Your goal – Turn every line of all the records below into a numbered list, skipping any blank lines.

Saved entries:
■ ■ ■

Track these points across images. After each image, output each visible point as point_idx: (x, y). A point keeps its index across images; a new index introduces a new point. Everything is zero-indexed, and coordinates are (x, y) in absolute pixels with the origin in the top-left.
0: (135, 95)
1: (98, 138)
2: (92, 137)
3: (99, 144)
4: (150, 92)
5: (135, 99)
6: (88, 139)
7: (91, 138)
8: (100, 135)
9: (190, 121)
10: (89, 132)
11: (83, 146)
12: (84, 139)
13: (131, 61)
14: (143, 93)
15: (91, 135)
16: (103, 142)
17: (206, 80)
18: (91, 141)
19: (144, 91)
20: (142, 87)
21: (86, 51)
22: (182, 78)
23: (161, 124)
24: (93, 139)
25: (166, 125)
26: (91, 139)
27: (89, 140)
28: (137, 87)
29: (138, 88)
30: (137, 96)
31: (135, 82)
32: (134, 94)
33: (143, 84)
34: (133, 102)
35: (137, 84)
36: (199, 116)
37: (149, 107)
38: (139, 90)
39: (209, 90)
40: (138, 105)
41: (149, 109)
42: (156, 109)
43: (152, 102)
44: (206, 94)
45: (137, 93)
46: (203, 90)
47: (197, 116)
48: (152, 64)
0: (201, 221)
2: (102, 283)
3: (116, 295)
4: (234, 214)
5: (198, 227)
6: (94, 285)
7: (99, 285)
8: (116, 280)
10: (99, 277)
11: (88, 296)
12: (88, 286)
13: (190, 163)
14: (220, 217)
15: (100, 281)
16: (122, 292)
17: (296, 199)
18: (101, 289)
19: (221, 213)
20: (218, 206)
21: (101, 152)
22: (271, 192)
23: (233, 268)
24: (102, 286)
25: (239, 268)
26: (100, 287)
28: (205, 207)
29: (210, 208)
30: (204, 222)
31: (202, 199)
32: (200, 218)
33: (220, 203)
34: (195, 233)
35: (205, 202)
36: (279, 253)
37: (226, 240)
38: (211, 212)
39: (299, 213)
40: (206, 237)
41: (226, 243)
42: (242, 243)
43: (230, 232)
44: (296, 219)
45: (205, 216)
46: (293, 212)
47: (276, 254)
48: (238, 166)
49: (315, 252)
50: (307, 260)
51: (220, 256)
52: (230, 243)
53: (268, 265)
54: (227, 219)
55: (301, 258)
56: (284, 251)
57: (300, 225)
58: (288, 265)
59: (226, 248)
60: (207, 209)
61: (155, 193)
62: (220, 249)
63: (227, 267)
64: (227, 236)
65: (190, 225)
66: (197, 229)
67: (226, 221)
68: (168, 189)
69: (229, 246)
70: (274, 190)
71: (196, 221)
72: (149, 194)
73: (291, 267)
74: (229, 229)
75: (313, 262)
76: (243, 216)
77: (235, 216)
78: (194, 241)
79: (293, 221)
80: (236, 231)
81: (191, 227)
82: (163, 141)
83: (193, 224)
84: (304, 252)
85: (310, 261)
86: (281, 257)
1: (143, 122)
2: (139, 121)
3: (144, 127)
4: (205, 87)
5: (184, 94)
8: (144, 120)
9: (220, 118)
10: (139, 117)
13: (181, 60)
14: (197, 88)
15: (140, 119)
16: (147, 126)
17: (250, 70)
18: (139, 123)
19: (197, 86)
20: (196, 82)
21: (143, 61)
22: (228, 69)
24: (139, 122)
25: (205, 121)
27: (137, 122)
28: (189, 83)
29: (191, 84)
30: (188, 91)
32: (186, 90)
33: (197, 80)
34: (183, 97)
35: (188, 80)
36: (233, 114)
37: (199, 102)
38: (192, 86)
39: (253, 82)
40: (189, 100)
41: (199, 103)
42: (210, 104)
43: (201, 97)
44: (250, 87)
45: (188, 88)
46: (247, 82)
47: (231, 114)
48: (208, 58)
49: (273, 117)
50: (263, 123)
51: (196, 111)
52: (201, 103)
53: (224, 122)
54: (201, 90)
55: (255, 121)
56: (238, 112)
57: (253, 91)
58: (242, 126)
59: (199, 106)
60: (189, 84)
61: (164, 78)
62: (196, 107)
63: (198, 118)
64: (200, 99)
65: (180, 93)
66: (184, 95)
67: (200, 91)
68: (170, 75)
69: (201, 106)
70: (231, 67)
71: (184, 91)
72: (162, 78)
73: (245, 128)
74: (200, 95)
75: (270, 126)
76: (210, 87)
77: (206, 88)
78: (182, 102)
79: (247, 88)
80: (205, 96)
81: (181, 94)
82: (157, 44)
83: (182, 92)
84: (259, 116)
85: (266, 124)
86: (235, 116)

■ ■ ■

Exercise output –
1. Track these points across images. After each image, output each visible point as point_idx: (x, y). A point keeps its index across images; a new index introduces a new point. Everything is zero-indexed, and coordinates are (x, y) in absolute pixels with the origin in the top-left.
2. 0: (135, 95)
3. 1: (98, 138)
4. 2: (92, 137)
5. 3: (99, 144)
6. 4: (150, 92)
7. 5: (135, 99)
8. 6: (88, 139)
9. 7: (91, 138)
10. 8: (100, 135)
11. 9: (190, 121)
12. 10: (89, 132)
13. 11: (83, 146)
14. 12: (84, 139)
15. 13: (131, 61)
16. 14: (143, 93)
17. 15: (91, 135)
18. 16: (103, 142)
19. 17: (206, 80)
20. 18: (91, 141)
21. 19: (144, 91)
22. 20: (142, 87)
23. 21: (86, 51)
24. 22: (182, 78)
25. 23: (161, 124)
26. 24: (93, 139)
27. 25: (166, 125)
28. 26: (91, 139)
29. 27: (89, 140)
30. 28: (137, 87)
31. 29: (138, 88)
32. 30: (137, 96)
33. 31: (135, 82)
34. 32: (134, 94)
35. 33: (143, 84)
36. 34: (133, 102)
37. 35: (137, 84)
38. 36: (199, 116)
39. 37: (149, 107)
40. 38: (139, 90)
41. 39: (209, 90)
42. 40: (138, 105)
43. 41: (149, 109)
44. 42: (156, 109)
45. 43: (152, 102)
46. 44: (206, 94)
47. 45: (137, 93)
48. 46: (203, 90)
49. 47: (197, 116)
50. 48: (152, 64)
51. 0: (201, 221)
52. 2: (102, 283)
53. 3: (116, 295)
54. 4: (234, 214)
55. 5: (198, 227)
56. 6: (94, 285)
57. 7: (99, 285)
58. 8: (116, 280)
59. 10: (99, 277)
60. 11: (88, 296)
61. 12: (88, 286)
62. 13: (190, 163)
63. 14: (220, 217)
64. 15: (100, 281)
65. 16: (122, 292)
66. 17: (296, 199)
67. 18: (101, 289)
68. 19: (221, 213)
69. 20: (218, 206)
70. 21: (101, 152)
71. 22: (271, 192)
72. 23: (233, 268)
73. 24: (102, 286)
74. 25: (239, 268)
75. 26: (100, 287)
76. 28: (205, 207)
77. 29: (210, 208)
78. 30: (204, 222)
79. 31: (202, 199)
80. 32: (200, 218)
81. 33: (220, 203)
82. 34: (195, 233)
83. 35: (205, 202)
84. 36: (279, 253)
85. 37: (226, 240)
86. 38: (211, 212)
87. 39: (299, 213)
88. 40: (206, 237)
89. 41: (226, 243)
90. 42: (242, 243)
91. 43: (230, 232)
92. 44: (296, 219)
93. 45: (205, 216)
94. 46: (293, 212)
95. 47: (276, 254)
96. 48: (238, 166)
97. 49: (315, 252)
98. 50: (307, 260)
99. 51: (220, 256)
100. 52: (230, 243)
101. 53: (268, 265)
102. 54: (227, 219)
103. 55: (301, 258)
104. 56: (284, 251)
105. 57: (300, 225)
106. 58: (288, 265)
107. 59: (226, 248)
108. 60: (207, 209)
109. 61: (155, 193)
110. 62: (220, 249)
111. 63: (227, 267)
112. 64: (227, 236)
113. 65: (190, 225)
114. 66: (197, 229)
115. 67: (226, 221)
116. 68: (168, 189)
117. 69: (229, 246)
118. 70: (274, 190)
119. 71: (196, 221)
120. 72: (149, 194)
121. 73: (291, 267)
122. 74: (229, 229)
123. 75: (313, 262)
124. 76: (243, 216)
125. 77: (235, 216)
126. 78: (194, 241)
127. 79: (293, 221)
128. 80: (236, 231)
129. 81: (191, 227)
130. 82: (163, 141)
131. 83: (193, 224)
132. 84: (304, 252)
133. 85: (310, 261)
134. 86: (281, 257)
135. 1: (143, 122)
136. 2: (139, 121)
137. 3: (144, 127)
138. 4: (205, 87)
139. 5: (184, 94)
140. 8: (144, 120)
141. 9: (220, 118)
142. 10: (139, 117)
143. 13: (181, 60)
144. 14: (197, 88)
145. 15: (140, 119)
146. 16: (147, 126)
147. 17: (250, 70)
148. 18: (139, 123)
149. 19: (197, 86)
150. 20: (196, 82)
151. 21: (143, 61)
152. 22: (228, 69)
153. 24: (139, 122)
154. 25: (205, 121)
155. 27: (137, 122)
156. 28: (189, 83)
157. 29: (191, 84)
158. 30: (188, 91)
159. 32: (186, 90)
160. 33: (197, 80)
161. 34: (183, 97)
162. 35: (188, 80)
163. 36: (233, 114)
164. 37: (199, 102)
165. 38: (192, 86)
166. 39: (253, 82)
167. 40: (189, 100)
168. 41: (199, 103)
169. 42: (210, 104)
170. 43: (201, 97)
171. 44: (250, 87)
172. 45: (188, 88)
173. 46: (247, 82)
174. 47: (231, 114)
175. 48: (208, 58)
176. 49: (273, 117)
177. 50: (263, 123)
178. 51: (196, 111)
179. 52: (201, 103)
180. 53: (224, 122)
181. 54: (201, 90)
182. 55: (255, 121)
183. 56: (238, 112)
184. 57: (253, 91)
185. 58: (242, 126)
186. 59: (199, 106)
187. 60: (189, 84)
188. 61: (164, 78)
189. 62: (196, 107)
190. 63: (198, 118)
191. 64: (200, 99)
192. 65: (180, 93)
193. 66: (184, 95)
194. 67: (200, 91)
195. 68: (170, 75)
196. 69: (201, 106)
197. 70: (231, 67)
198. 71: (184, 91)
199. 72: (162, 78)
200. 73: (245, 128)
201. 74: (200, 95)
202. 75: (270, 126)
203. 76: (210, 87)
204. 77: (206, 88)
205. 78: (182, 102)
206. 79: (247, 88)
207. 80: (205, 96)
208. 81: (181, 94)
209. 82: (157, 44)
210. 83: (182, 92)
211. 84: (259, 116)
212. 85: (266, 124)
213. 86: (235, 116)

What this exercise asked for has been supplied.